**Problem statement**
Find and copy every line in the records that includes the string "additional".

———

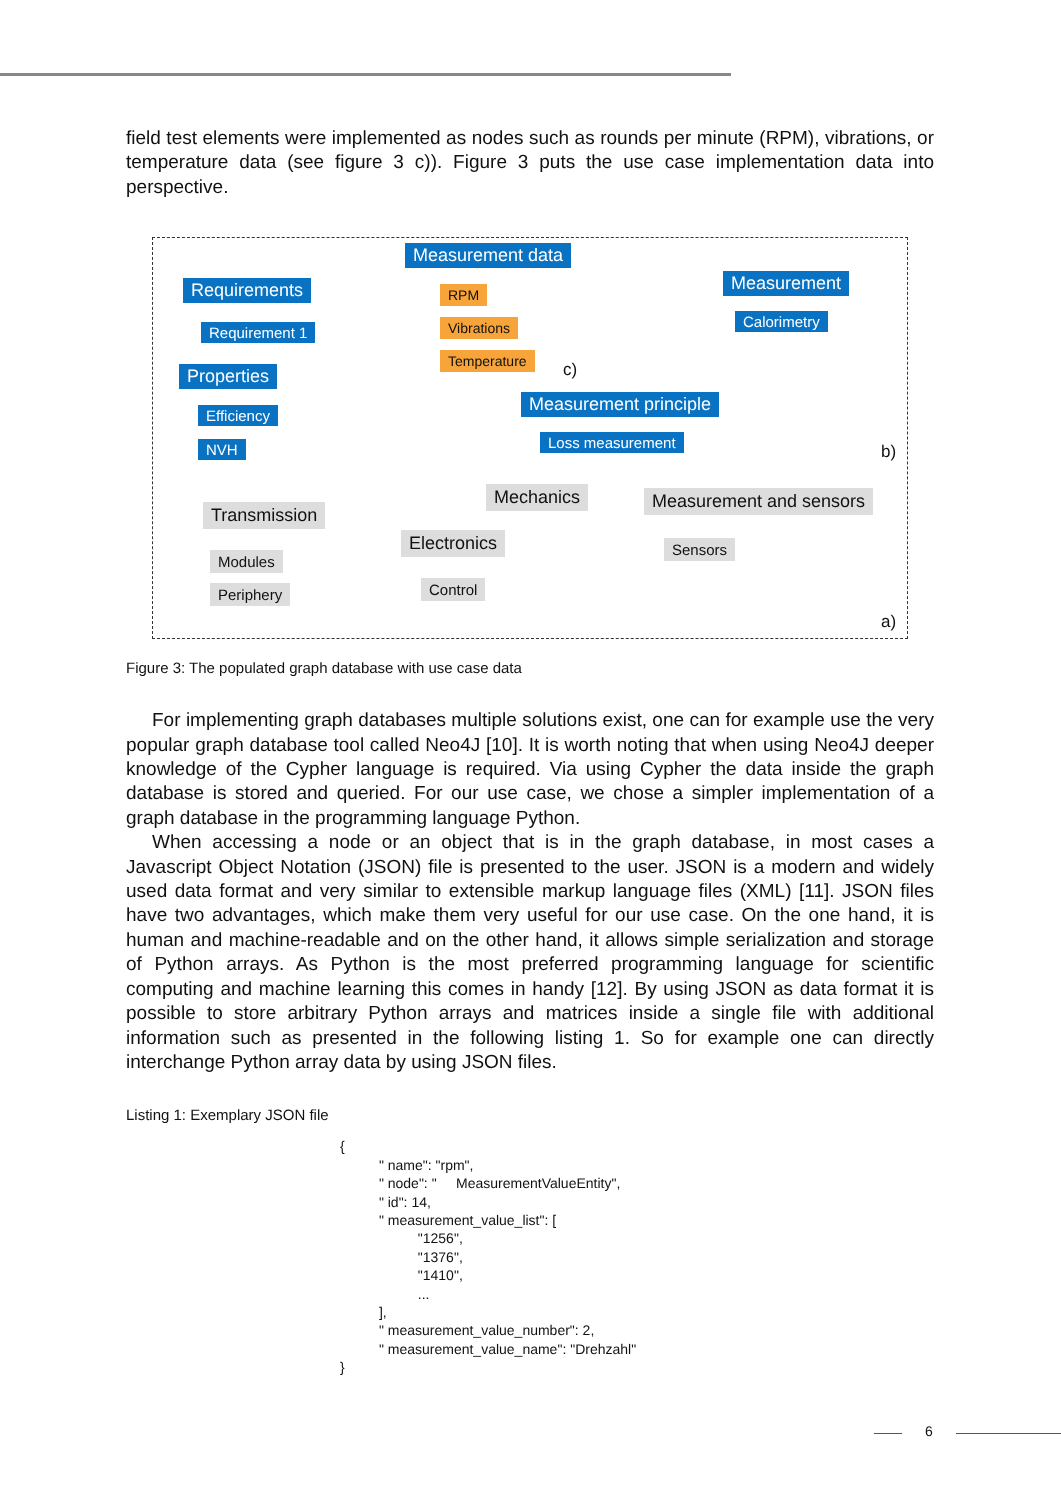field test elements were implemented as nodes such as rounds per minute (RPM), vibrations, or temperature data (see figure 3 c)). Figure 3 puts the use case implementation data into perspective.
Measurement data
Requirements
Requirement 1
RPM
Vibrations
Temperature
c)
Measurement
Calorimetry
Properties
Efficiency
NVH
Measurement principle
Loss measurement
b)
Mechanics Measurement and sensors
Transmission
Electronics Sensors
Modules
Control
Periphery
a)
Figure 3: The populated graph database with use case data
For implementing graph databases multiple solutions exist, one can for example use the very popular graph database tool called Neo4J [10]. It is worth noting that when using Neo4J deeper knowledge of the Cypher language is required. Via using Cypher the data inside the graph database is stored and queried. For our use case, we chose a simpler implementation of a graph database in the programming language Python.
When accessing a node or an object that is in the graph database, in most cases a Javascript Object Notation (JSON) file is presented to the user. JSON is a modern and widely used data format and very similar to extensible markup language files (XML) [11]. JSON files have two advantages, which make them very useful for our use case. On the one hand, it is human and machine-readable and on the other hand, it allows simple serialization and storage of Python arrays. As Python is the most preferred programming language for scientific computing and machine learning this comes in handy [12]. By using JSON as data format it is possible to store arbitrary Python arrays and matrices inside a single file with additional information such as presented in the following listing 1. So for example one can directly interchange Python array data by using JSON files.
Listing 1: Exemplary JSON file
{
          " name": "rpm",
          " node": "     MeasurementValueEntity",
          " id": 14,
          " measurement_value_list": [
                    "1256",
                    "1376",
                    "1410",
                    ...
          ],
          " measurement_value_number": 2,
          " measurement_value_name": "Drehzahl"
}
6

———

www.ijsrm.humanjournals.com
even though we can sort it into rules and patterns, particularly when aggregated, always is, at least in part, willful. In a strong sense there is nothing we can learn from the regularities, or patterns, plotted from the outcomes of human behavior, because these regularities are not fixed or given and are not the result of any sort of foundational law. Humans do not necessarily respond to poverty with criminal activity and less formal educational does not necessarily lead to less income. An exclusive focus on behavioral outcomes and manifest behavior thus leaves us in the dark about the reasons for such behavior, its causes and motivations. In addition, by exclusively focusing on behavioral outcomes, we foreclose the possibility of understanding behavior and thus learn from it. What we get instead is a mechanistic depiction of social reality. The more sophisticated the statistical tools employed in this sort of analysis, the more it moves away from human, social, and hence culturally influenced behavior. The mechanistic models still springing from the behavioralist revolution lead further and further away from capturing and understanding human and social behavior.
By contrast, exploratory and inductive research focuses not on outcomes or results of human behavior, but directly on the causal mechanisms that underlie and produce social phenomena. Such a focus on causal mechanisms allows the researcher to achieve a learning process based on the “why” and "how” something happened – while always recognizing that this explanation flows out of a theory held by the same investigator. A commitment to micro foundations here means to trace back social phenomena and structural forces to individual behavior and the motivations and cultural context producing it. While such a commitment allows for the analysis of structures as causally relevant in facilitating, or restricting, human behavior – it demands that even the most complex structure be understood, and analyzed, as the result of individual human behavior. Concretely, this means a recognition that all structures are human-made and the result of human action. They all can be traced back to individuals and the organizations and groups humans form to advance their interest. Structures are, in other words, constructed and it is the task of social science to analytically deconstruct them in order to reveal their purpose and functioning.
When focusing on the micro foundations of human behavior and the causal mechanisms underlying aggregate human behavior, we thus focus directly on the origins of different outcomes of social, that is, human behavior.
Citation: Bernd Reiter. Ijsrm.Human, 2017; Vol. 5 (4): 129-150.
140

———

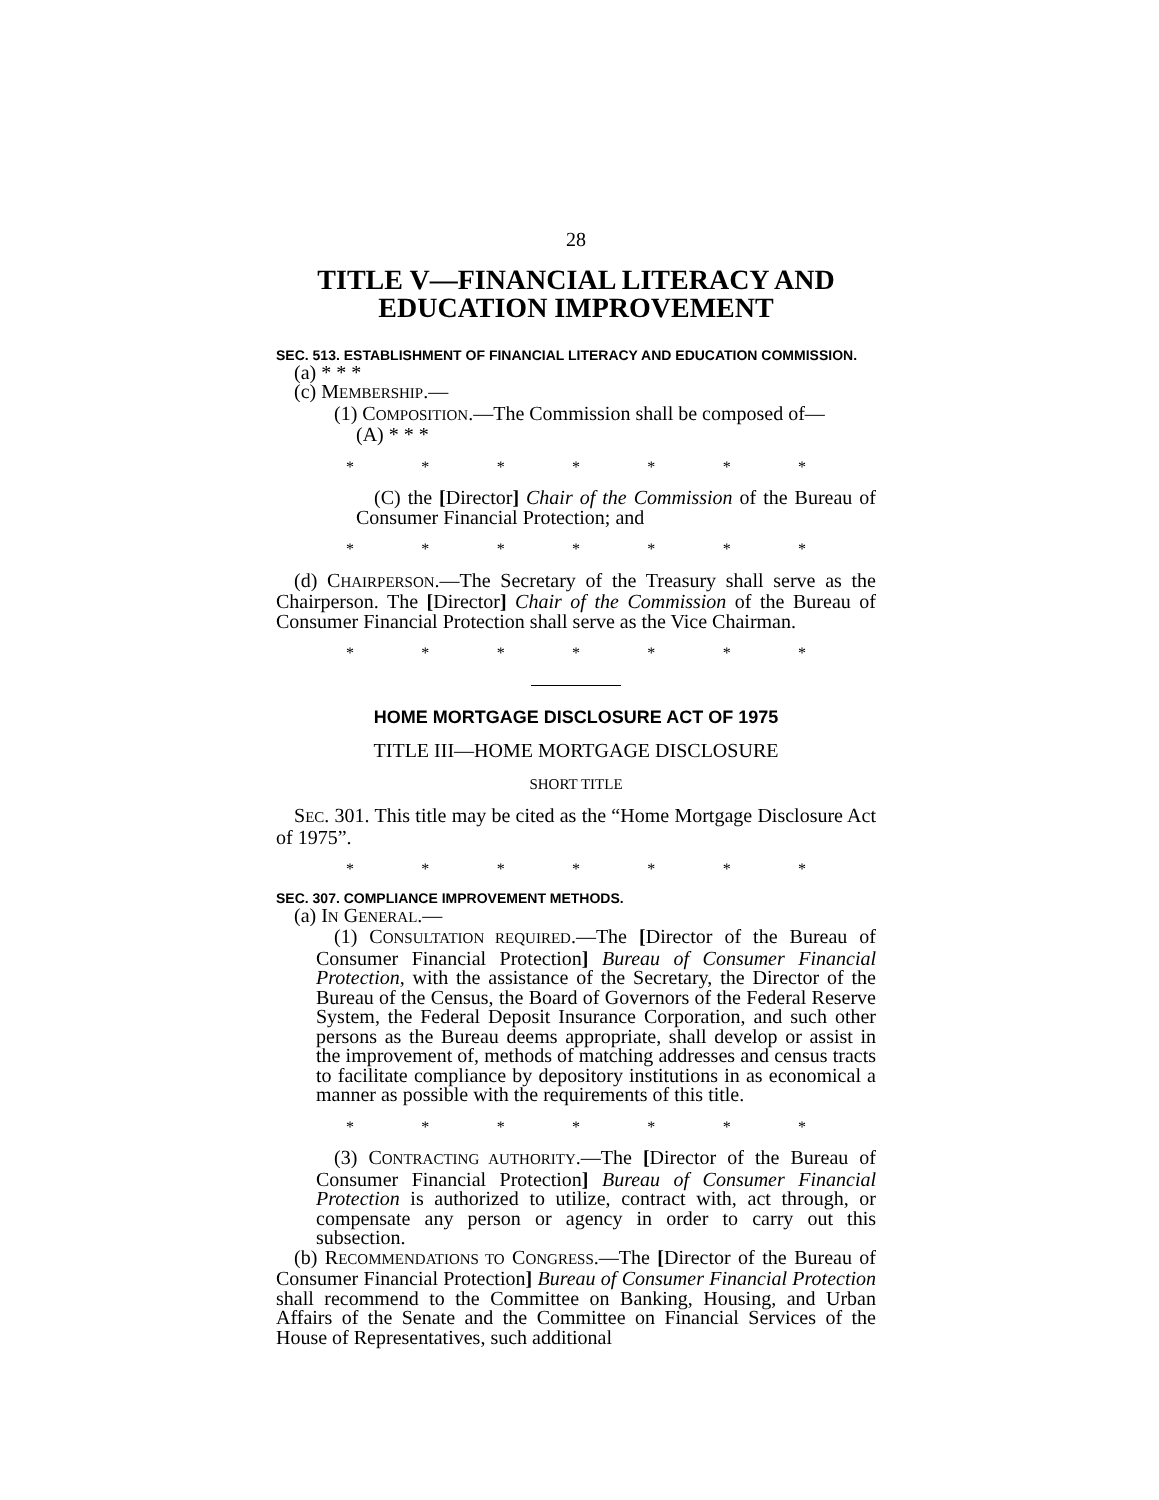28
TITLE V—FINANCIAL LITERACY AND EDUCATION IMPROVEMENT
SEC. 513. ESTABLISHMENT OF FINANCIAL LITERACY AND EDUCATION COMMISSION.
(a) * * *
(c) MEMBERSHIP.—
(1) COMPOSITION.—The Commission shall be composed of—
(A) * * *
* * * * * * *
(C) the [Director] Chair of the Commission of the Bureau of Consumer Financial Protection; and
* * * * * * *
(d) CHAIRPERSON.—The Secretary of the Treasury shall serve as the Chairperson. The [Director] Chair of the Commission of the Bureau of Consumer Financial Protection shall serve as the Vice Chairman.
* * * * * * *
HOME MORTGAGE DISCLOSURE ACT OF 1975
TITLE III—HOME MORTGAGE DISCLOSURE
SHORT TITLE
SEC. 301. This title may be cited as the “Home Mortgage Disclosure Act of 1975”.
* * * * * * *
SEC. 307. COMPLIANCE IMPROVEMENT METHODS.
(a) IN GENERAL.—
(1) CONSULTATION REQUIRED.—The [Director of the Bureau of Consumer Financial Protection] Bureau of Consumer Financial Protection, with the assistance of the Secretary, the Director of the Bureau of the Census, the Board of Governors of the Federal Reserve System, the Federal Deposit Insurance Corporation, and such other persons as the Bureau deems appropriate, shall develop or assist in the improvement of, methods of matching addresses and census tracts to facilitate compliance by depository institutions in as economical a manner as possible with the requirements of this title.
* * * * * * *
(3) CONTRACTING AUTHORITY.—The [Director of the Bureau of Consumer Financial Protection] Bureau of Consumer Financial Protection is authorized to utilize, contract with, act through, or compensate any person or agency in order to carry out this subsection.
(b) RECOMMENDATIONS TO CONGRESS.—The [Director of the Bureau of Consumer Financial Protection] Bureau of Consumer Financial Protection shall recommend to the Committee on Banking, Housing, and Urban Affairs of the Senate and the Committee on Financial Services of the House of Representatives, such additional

———

**Exercise solution**
When accessing a node or an object that is in the graph database, in most cases a Javascript Object Notation (JSON) file is presented to the user. JSON is a modern and widely used data format and very similar to extensible markup language files (XML) [11]. JSON files have two advantages, which make them very useful for our use case. On the one hand, it is human and machine-readable and on the other hand, it allows simple serialization and storage of Python arrays. As Python is the most preferred programming language for scientific computing and machine learning this comes in handy [12]. By using JSON as data format it is possible to store arbitrary Python arrays and matrices inside a single file with additional information such as presented in the following listing 1. So for example one can directly interchange Python array data by using JSON files.
(b) RECOMMENDATIONS TO CONGRESS.—The [Director of the Bureau of Consumer Financial Protection] Bureau of Consumer Financial Protection shall recommend to the Committee on Banking, Housing, and Urban Affairs of the Senate and the Committee on Financial Services of the House of Representatives, such additional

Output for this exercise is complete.